作業指示:
1. 記事について、次の問いに答えてください。
(a) 本作にいることが非常に喜ばしいとされている父の名前は何か。
(b) 記事で「至高のヒロイン」と呼ばれているのは誰か。
(c) ヒロインが傍若無人で傲慢なキャラクターになる原因は、何に起因すると推察されているか。
2. 記録のうち、「collectors: M. T.」を含む行から「state / province: Haute-Kotto」を含む行までを示してください。その際、「elevation (m)」をすべて「altitude (m)」に書き換え、ほかは一切変えないでください。

記事:
******
少年漫画である本作にカートのような父の存在がいるのは非常に喜ばしいことです。こんな世の中であっても、せめてフィクションの中にくらいは、そんな人物がいてほしいですから。
オークレイという至高のヒロイン
少年漫画のヒロインは、多くの場合、主人公の相手としてあらかじめ用意されている都合の良い道具のような存在であることが多いです。主人公が何らかの目標を達成したその先で巡り合うのではなく、お互い切磋琢磨し続けた上で後からヒロインになるのではなく、家畜に番いをあてがうかの如く、自然発生的になぜか最初からそこにいる。私はそれが非常に気持ち悪く感じてしまいます。
作品によっては、主人公の助けや支えとなるどころか、足を引っ張りまくり手間迷惑をかけまくるくせに、ヒロインという立場を最初から与えられてしまっているが故に、傍若無人で傲慢なキャラクターとなることも珍しくありません。そんなクズみたいな女をなぜか主人公は守る、大切にする、あの矛盾。気持ち悪いですよね。そうなってしまう原因は、時代遅れの家父長制的な日本社会に起因していると推察されます(この話は割愛)。
******
処理対象データ:
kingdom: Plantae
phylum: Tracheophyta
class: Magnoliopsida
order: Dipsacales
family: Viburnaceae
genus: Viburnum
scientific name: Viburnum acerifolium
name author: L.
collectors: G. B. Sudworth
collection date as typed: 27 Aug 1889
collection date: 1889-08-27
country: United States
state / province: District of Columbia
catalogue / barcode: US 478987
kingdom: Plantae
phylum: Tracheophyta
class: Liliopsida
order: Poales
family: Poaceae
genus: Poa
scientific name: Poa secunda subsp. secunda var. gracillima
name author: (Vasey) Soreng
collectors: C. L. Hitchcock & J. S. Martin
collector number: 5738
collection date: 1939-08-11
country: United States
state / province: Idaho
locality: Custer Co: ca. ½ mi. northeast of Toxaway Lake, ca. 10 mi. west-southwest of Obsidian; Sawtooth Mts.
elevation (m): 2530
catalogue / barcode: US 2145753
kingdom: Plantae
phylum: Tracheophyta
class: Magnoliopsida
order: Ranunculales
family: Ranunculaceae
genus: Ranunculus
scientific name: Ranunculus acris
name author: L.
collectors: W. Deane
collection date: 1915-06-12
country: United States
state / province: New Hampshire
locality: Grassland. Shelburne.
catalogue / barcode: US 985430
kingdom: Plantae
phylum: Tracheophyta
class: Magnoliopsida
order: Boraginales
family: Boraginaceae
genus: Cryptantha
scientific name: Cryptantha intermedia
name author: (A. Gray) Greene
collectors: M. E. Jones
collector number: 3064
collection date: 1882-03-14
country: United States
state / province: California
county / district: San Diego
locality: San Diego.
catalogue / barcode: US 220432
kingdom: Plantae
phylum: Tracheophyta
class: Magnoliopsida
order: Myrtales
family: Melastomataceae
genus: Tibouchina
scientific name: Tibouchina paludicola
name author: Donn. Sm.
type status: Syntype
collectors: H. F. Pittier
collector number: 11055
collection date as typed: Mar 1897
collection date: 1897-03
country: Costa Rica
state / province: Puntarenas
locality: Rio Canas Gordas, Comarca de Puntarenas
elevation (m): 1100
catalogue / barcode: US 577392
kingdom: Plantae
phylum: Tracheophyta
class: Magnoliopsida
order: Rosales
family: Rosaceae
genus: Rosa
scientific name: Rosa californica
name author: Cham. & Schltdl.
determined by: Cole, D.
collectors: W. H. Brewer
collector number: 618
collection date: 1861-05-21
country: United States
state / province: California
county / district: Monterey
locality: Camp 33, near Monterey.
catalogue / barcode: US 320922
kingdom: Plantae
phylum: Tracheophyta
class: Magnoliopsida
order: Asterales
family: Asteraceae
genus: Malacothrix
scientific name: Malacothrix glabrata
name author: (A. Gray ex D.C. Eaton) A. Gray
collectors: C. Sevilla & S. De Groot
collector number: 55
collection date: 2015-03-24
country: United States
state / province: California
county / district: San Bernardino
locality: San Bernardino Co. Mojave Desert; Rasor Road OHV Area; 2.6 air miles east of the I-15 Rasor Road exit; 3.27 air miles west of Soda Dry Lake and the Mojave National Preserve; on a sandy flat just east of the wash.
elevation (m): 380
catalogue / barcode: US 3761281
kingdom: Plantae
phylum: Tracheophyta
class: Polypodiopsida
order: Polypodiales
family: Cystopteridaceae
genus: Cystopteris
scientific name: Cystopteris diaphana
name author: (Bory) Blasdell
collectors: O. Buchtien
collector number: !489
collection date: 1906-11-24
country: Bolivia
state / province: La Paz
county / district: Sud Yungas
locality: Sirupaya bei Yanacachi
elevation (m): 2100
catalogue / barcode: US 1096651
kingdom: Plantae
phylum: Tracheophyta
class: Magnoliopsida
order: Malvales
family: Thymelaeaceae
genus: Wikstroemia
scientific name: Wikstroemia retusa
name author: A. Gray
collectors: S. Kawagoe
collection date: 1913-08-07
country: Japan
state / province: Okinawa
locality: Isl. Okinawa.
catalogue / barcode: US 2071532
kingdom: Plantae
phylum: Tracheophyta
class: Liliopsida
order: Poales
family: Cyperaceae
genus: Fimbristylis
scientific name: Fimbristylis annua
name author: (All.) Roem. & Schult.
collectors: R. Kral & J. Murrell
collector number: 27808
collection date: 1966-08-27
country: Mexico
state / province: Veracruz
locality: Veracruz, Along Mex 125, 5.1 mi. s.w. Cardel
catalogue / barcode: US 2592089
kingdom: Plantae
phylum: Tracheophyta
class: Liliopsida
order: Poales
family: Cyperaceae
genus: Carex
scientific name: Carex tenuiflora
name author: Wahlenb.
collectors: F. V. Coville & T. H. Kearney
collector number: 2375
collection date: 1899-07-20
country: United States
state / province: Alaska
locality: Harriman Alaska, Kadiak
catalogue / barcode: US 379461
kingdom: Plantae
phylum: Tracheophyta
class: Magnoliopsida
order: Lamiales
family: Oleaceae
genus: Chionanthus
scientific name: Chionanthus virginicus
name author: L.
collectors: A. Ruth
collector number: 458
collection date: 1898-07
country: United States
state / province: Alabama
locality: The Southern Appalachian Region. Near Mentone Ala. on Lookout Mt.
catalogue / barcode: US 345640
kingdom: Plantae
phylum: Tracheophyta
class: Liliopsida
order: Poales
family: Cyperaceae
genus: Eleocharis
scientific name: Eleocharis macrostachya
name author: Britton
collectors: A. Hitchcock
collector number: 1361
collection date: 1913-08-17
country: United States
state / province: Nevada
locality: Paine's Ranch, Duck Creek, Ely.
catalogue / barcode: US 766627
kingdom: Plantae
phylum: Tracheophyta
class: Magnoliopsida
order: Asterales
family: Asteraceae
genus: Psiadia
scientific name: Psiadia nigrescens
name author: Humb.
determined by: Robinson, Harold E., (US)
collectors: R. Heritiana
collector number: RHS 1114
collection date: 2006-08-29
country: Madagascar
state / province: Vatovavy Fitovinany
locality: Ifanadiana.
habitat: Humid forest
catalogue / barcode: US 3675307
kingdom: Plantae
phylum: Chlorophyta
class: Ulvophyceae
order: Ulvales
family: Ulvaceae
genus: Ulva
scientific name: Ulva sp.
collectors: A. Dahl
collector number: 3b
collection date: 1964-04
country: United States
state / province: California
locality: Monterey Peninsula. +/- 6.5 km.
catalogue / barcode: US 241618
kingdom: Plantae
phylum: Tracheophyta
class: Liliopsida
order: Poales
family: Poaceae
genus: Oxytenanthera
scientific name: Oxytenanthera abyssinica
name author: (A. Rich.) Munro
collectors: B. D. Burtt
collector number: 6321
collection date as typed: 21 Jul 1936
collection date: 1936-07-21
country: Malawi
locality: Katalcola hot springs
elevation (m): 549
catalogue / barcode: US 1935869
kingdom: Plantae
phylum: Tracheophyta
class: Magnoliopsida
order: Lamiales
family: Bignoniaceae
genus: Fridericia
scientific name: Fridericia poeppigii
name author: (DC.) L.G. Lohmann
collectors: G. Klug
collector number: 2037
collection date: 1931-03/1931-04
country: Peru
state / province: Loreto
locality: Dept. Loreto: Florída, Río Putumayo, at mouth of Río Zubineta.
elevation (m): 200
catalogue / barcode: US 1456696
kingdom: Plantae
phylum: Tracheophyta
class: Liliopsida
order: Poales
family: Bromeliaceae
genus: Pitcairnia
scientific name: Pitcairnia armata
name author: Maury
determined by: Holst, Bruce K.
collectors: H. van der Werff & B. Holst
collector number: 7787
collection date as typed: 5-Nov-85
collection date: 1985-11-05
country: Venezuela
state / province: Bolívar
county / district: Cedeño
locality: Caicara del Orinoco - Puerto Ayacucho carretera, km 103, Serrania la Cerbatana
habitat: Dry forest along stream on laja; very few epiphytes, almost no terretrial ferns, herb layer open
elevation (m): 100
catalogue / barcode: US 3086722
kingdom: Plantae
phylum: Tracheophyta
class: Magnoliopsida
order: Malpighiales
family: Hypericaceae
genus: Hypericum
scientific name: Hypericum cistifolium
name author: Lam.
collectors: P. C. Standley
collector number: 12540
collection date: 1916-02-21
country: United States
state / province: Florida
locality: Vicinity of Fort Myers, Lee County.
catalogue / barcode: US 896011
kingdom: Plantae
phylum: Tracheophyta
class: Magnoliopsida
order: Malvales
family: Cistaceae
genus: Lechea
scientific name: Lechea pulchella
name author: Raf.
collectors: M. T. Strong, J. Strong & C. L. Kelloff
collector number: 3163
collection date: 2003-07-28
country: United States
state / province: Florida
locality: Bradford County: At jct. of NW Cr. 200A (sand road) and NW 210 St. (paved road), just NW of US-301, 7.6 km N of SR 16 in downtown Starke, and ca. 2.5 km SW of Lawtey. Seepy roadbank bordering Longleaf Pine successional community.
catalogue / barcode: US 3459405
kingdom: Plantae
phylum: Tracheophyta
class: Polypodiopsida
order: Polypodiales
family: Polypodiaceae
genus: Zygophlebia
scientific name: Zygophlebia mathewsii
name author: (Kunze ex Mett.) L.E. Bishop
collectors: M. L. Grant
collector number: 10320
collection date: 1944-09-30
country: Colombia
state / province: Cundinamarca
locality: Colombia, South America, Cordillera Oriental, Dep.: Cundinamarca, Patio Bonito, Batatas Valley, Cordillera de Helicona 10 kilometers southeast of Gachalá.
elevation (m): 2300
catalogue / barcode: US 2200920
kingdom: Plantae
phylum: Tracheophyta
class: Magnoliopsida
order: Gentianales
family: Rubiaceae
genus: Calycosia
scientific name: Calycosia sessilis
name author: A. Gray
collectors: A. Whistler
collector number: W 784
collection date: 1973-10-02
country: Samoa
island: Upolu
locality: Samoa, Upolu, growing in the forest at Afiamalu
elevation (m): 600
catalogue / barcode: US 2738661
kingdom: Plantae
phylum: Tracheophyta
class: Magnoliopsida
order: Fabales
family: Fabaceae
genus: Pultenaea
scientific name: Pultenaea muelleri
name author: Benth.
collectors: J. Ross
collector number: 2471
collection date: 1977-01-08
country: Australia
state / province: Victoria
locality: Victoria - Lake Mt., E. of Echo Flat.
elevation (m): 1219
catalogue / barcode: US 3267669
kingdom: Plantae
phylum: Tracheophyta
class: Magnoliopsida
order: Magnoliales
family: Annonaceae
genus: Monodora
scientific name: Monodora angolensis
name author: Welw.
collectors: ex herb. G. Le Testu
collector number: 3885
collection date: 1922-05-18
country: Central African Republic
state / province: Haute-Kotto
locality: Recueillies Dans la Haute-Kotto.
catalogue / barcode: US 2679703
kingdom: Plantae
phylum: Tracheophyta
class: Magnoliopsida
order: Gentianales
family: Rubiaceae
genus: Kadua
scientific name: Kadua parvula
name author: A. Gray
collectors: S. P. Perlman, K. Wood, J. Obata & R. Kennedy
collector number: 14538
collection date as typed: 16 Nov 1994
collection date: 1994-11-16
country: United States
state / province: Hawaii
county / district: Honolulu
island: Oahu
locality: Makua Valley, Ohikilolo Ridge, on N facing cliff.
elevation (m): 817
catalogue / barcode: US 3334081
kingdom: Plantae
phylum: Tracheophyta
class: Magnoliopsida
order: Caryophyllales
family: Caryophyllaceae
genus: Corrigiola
******
回答:
1.
(a) カート
(b) オークレイ
(c) 時代遅れの家父長制的な日本社会

2.
collectors: M. T. Strong, J. Strong & C. L. Kelloff
collector number: 3163
collection date: 2003-07-28
country: United States
state / province: Florida
locality: Bradford County: At jct. of NW Cr. 200A (sand road) and NW 210 St. (paved road), just NW of US-301, 7.6 km N of SR 16 in downtown Starke, and ca. 2.5 km SW of Lawtey. Seepy roadbank bordering Longleaf Pine successional community.
catalogue / barcode: US 3459405
kingdom: Plantae
phylum: Tracheophyta
class: Polypodiopsida
order: Polypodiales
family: Polypodiaceae
genus: Zygophlebia
scientific name: Zygophlebia mathewsii
name author: (Kunze ex Mett.) L.E. Bishop
collectors: M. L. Grant
collector number: 10320
collection date: 1944-09-30
country: Colombia
state / province: Cundinamarca
locality: Colombia, South America, Cordillera Oriental, Dep.: Cundinamarca, Patio Bonito, Batatas Valley, Cordillera de Helicona 10 kilometers southeast of Gachalá.
altitude (m): 2300
catalogue / barcode: US 2200920
kingdom: Plantae
phylum: Tracheophyta
class: Magnoliopsida
order: Gentianales
family: Rubiaceae
genus: Calycosia
scientific name: Calycosia sessilis
name author: A. Gray
collectors: A. Whistler
collector number: W 784
collection date: 1973-10-02
country: Samoa
island: Upolu
locality: Samoa, Upolu, growing in the forest at Afiamalu
altitude (m): 600
catalogue / barcode: US 2738661
kingdom: Plantae
phylum: Tracheophyta
class: Magnoliopsida
order: Fabales
family: Fabaceae
genus: Pultenaea
scientific name: Pultenaea muelleri
name author: Benth.
collectors: J. Ross
collector number: 2471
collection date: 1977-01-08
country: Australia
state / province: Victoria
locality: Victoria - Lake Mt., E. of Echo Flat.
altitude (m): 1219
catalogue / barcode: US 3267669
kingdom: Plantae
phylum: Tracheophyta
class: Magnoliopsida
order: Magnoliales
family: Annonaceae
genus: Monodora
scientific name: Monodora angolensis
name author: Welw.
collectors: ex herb. G. Le Testu
collector number: 3885
collection date: 1922-05-18
country: Central African Republic
state / province: Haute-Kotto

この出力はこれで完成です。